↓↓↓

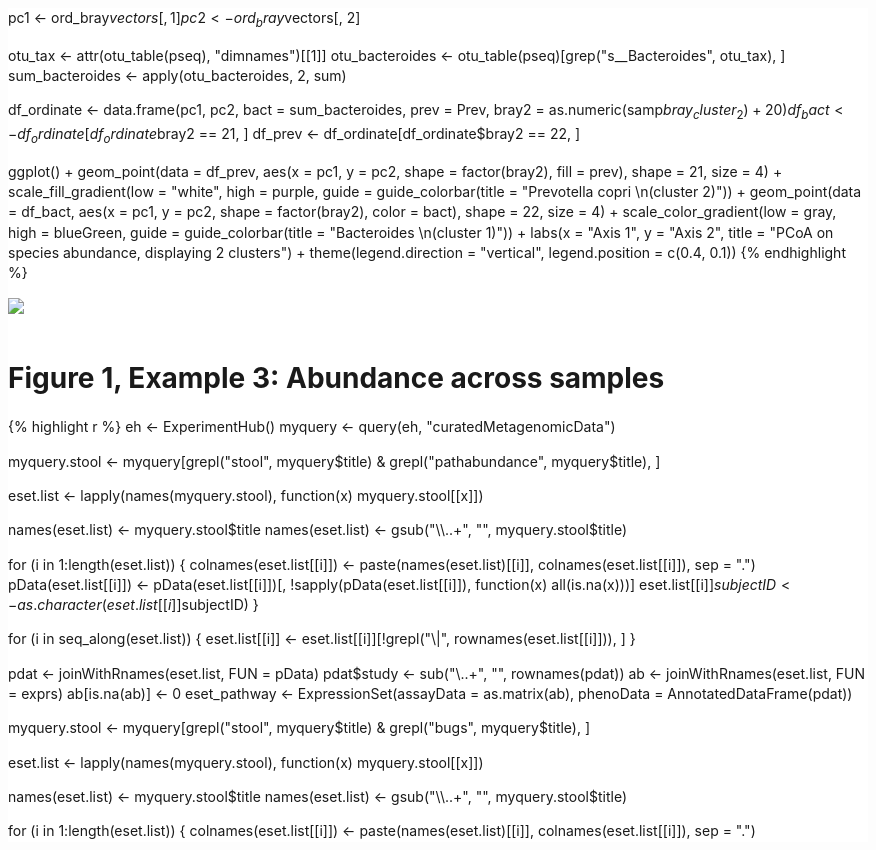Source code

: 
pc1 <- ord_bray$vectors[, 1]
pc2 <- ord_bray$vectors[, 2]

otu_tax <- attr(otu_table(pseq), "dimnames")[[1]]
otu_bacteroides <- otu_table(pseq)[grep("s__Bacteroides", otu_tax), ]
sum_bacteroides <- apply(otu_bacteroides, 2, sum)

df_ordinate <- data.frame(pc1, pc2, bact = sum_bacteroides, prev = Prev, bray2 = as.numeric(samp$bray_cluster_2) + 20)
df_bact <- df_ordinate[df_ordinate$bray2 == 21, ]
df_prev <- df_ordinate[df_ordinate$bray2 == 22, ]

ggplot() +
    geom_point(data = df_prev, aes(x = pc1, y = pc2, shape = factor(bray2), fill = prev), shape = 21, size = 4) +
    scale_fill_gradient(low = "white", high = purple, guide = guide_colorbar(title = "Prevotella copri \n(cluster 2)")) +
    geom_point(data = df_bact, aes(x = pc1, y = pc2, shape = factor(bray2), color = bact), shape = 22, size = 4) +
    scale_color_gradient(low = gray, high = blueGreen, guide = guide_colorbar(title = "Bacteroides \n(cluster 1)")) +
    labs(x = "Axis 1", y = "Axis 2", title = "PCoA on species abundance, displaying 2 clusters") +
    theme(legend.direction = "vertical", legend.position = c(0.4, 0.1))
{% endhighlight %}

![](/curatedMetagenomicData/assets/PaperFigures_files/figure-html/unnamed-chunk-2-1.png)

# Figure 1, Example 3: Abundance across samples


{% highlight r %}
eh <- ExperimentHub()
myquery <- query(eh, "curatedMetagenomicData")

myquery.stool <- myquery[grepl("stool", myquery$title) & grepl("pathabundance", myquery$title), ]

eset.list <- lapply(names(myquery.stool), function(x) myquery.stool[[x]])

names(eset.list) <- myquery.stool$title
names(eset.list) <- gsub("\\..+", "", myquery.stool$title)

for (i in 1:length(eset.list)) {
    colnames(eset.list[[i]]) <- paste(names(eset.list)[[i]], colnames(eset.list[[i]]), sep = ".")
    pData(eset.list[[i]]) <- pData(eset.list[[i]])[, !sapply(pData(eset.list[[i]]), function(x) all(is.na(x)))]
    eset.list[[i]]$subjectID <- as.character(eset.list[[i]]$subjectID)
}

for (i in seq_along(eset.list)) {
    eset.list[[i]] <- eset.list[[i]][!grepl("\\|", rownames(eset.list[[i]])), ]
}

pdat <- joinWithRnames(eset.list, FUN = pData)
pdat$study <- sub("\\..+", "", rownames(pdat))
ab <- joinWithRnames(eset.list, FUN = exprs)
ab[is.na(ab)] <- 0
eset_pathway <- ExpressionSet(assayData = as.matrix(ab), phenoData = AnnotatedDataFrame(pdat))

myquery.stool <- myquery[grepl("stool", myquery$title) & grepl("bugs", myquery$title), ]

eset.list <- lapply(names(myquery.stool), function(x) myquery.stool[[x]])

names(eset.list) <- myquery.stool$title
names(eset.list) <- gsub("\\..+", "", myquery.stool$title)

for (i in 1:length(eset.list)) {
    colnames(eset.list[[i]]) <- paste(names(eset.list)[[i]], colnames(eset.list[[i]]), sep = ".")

↑↑↑

### Exercise instructions:
For this exercise, find all lines in the records containing the word "guide" and copy them.

### Written answer:
    scale_fill_gradient(low = "white", high = purple, guide = guide_colorbar(title = "Prevotella copri \n(cluster 2)")) +
    scale_color_gradient(low = gray, high = blueGreen, guide = guide_colorbar(title = "Bacteroides \n(cluster 1)")) +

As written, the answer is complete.